White House Presses Industry for Stablecoin Yield Pact With CLARITY Act Mediation Stuck

White House sets end-Feb deadline to resolve stablecoin yield fight as CLARITY Act remains stalled between banks and crypto.
Table of Contents

TL;DR

  • White House talks chaired by Patrick Witt ended without a yield deal and set an end-February 2026 deadline for a formal joint proposal.
  • Section 404 would bar service providers from paying interest or rewards solely for holding payment stablecoins, tightening gaps left after the GENIUS Act.
  • Stablecoins exceed $280B, USDC rewards sit near 4.1% APY, and banks warn of $1.3T deposit erosion as Polymarket odds slipped from 65% to 60%.

A session at the White House ended without a compromise on whether crypto platforms can pay yield on payment stablecoins, keeping the CLARITY Act stuck in the Senate workflow. Patrick Witt, executive director of the President’s Council of Advisers on Digital Assets, chaired more than two hours of talks in the Diplomatic Reception Room and set an end-February 2026 deadline for a joint formulation. The White House is treating stablecoin yield as the gating item for moving market-structure rules forward. Without language both sides can sign, the bill stays blocked and timelines keep slipping.

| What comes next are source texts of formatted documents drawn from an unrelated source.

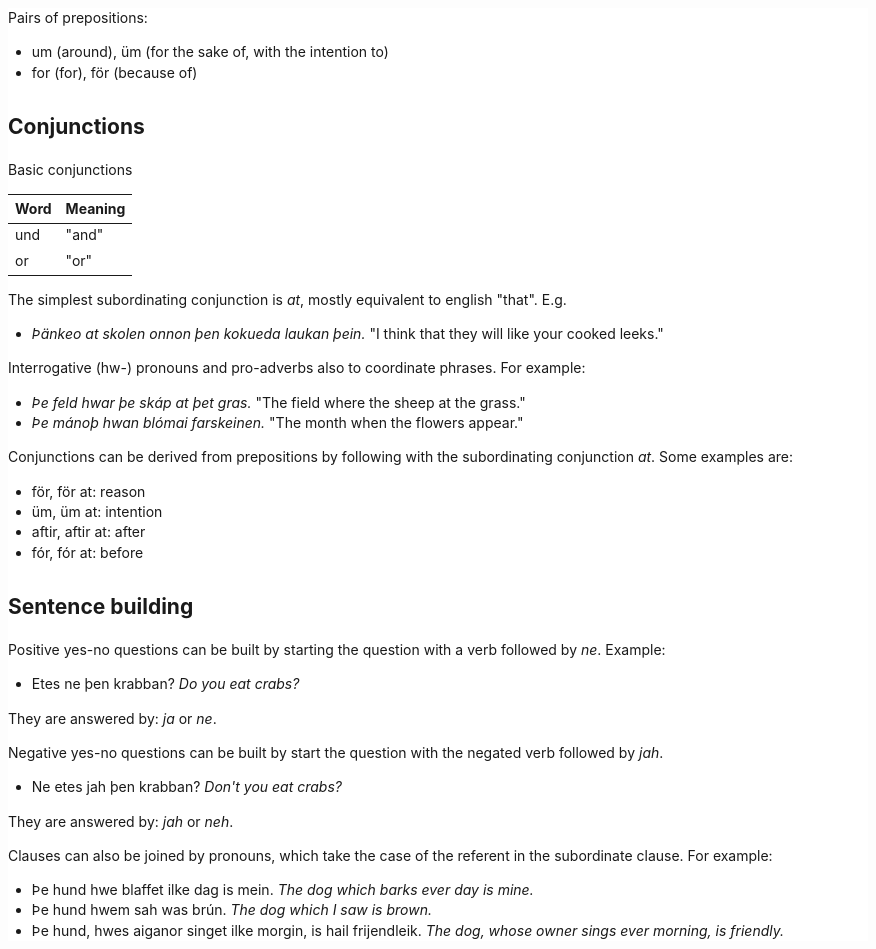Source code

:Pairs of prepositions:

-   um (around), üm (for the sake of, with the intention to)
-   for (for), för (because of)

## Conjunctions

Basic conjunctions

| Word | Meaning |
| ---- | ------- |
| und  | "and"   |
| or   | "or"    |

The simplest subordinating conjunction is _at_, mostly equivalent to english
"that". E.g.

-   _Þänkeo at skolen onnon þen kokueda laukan þein._ "I think that they will
    like your cooked leeks."

Interrogative (hw-) pronouns and pro-adverbs also to coordinate phrases. For
example:

-   _Þe feld hwar þe skáp at þet gras._ "The field where the sheep at the
    grass."
-   _Þe mánoþ hwan blómai farskeinen._ "The month when the flowers appear."

Conjunctions can be derived from prepositions by following with the
subordinating conjunction _at_. Some examples are:

-   för, för at: reason
-   üm, üm at: intention
-   aftir, aftir at: after
-   fór, fór at: before

## Sentence building

Positive yes-no questions can be built by starting the question with a verb
followed by _ne_. Example:

-   Etes ne þen krabban? _Do you eat crabs?_

They are answered by: _ja_ or _ne_.

Negative yes-no questions can be built by start the question with the negated
verb followed by _jah_.

-   Ne etes jah þen krabban? _Don't you eat crabs?_

They are answered by: _jah_ or _neh_.

Clauses can also be joined by pronouns, which take the case of the referent in
the subordinate clause. For example:

-   Þe hund hwe blaffet ilke dag is mein. _The dog which barks ever day is
    mine._
-   Þe hund hwem sah was brún. _The dog which I saw is brown._
-   Þe hund, hwes aiganor singet ilke morgin, is hail frijendleik. _The dog,
    whose owner sings ever morning, is friendly._

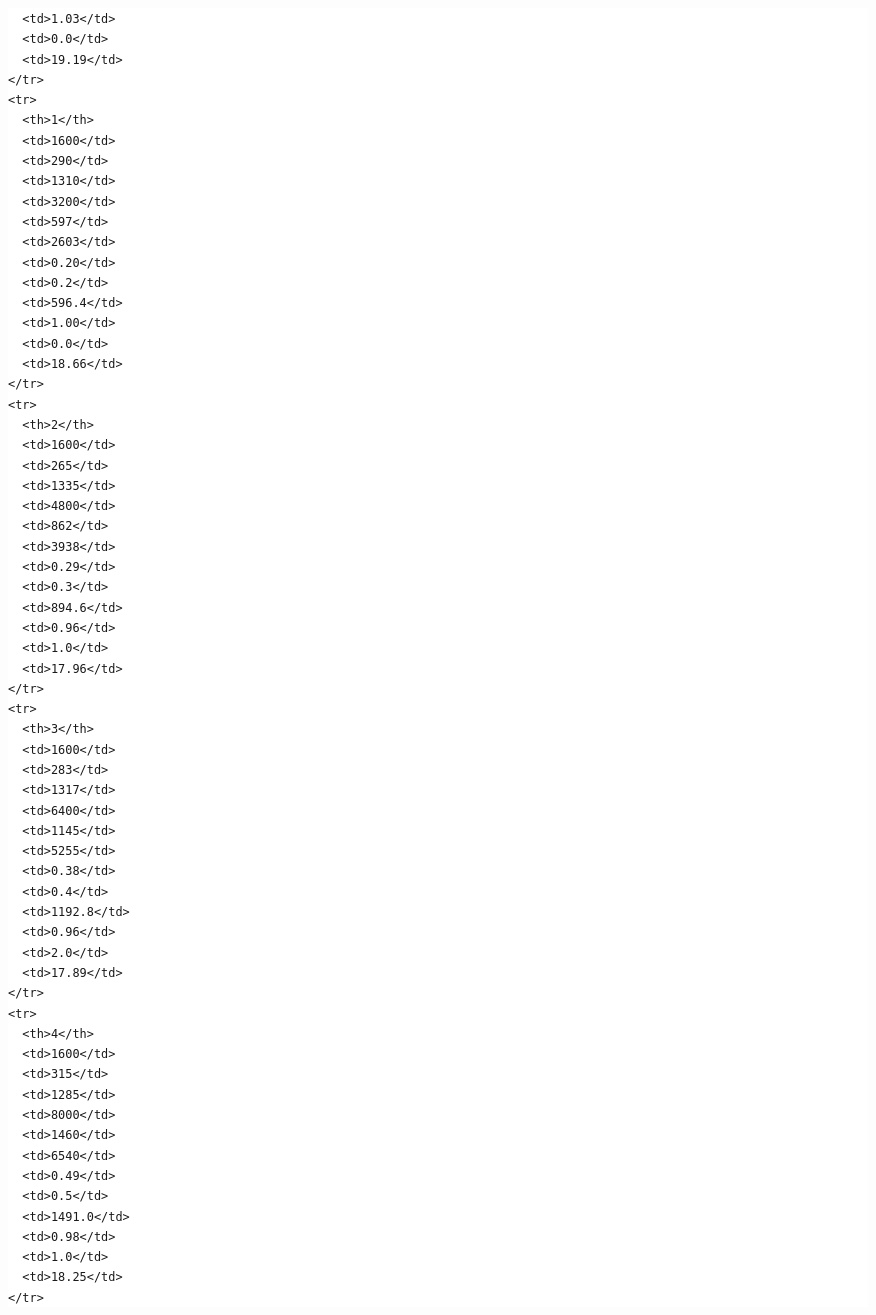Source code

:       <td>1.03</td>
      <td>0.0</td>
      <td>19.19</td>
    </tr>
    <tr>
      <th>1</th>
      <td>1600</td>
      <td>290</td>
      <td>1310</td>
      <td>3200</td>
      <td>597</td>
      <td>2603</td>
      <td>0.20</td>
      <td>0.2</td>
      <td>596.4</td>
      <td>1.00</td>
      <td>0.0</td>
      <td>18.66</td>
    </tr>
    <tr>
      <th>2</th>
      <td>1600</td>
      <td>265</td>
      <td>1335</td>
      <td>4800</td>
      <td>862</td>
      <td>3938</td>
      <td>0.29</td>
      <td>0.3</td>
      <td>894.6</td>
      <td>0.96</td>
      <td>1.0</td>
      <td>17.96</td>
    </tr>
    <tr>
      <th>3</th>
      <td>1600</td>
      <td>283</td>
      <td>1317</td>
      <td>6400</td>
      <td>1145</td>
      <td>5255</td>
      <td>0.38</td>
      <td>0.4</td>
      <td>1192.8</td>
      <td>0.96</td>
      <td>2.0</td>
      <td>17.89</td>
    </tr>
    <tr>
      <th>4</th>
      <td>1600</td>
      <td>315</td>
      <td>1285</td>
      <td>8000</td>
      <td>1460</td>
      <td>6540</td>
      <td>0.49</td>
      <td>0.5</td>
      <td>1491.0</td>
      <td>0.98</td>
      <td>1.0</td>
      <td>18.25</td>
    </tr>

Stablecoin yield standoff deepens

Delegations from Coinbase, Circle, Ripple, Crypto.com, and Kraken joined industry groups like the Blockchain Association, The Digital Chamber, and the Crypto Council for Innovation opposite the American Bankers Association, the Independent Community Bankers of America, the Bank Policy Institute, and the Financial Services Forum. The flashpoint is Section 404, which would bar service providers from paying interest, yield, or rewards solely for holding a payment stablecoin, tightening a gap left after the GENIUS Act banned issuers from paying interest directly. Both sides are now converting red lines into enforceable drafting language with compliance consequences.

White House talks chaired by Patrick Witt ended without a yield deal and set an end-February 2026 deadline for a formal joint proposal.

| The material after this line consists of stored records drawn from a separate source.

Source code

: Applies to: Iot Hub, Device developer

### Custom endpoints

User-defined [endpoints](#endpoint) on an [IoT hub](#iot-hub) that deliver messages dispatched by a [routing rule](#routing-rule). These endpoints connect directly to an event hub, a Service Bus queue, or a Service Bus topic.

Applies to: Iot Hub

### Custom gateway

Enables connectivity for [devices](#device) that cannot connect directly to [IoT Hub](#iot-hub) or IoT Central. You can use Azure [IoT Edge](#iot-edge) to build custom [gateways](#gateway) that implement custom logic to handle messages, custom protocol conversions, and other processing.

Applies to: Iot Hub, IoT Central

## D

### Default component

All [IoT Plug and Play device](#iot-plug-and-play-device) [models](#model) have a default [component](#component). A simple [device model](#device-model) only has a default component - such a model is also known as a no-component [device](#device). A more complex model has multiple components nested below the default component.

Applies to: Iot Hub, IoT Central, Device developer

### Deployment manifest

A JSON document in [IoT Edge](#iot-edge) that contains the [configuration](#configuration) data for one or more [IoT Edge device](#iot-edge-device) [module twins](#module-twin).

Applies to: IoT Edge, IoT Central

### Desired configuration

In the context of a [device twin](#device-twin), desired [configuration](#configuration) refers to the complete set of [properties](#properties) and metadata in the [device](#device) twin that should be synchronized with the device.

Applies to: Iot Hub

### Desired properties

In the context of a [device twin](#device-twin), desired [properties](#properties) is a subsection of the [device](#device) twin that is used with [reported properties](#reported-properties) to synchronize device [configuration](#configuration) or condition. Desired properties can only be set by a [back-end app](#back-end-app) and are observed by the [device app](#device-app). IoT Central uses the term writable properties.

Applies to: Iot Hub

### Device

Stablecoins have a combined market cap above $280B, which explains why yield has become a high-stakes negotiation. Tether leads at $187B with a 63% share, while Circle sits near $75B and recently grew 73%, outpacing Tether’s 36%. Scott Bessent projects the sector could reach $3.7T by the end of the decade. Coinbase also has direct exposure: stablecoins were nearly 20% of Q3 2025 revenue at $355M under a revenue-share with Circle. USDC currently pays 4.1% APY. Those economics make a yield ban feel like a revenue haircut, not just a policy tweak.

Banks argue yield could siphon deposits and weaken local lending. ICBA estimates allowing intermediaries to pay interest could cut industry deposits by $1.3T and reduce community-bank lending by $850B, while Standard Chartered’s Geoffrey Kendrick models about $500B of outflows by 2028 if stablecoins reach $2T. Crypto groups called the White House meeting a step forward, but Galaxy’s Alex Thorn doubted banks will compromise, and Polymarket odds for passage this year slipped from 65% to 60% after the talks. The near-term deliverable is a joint yield proposal by end-February, or the bill stays effectively frozen.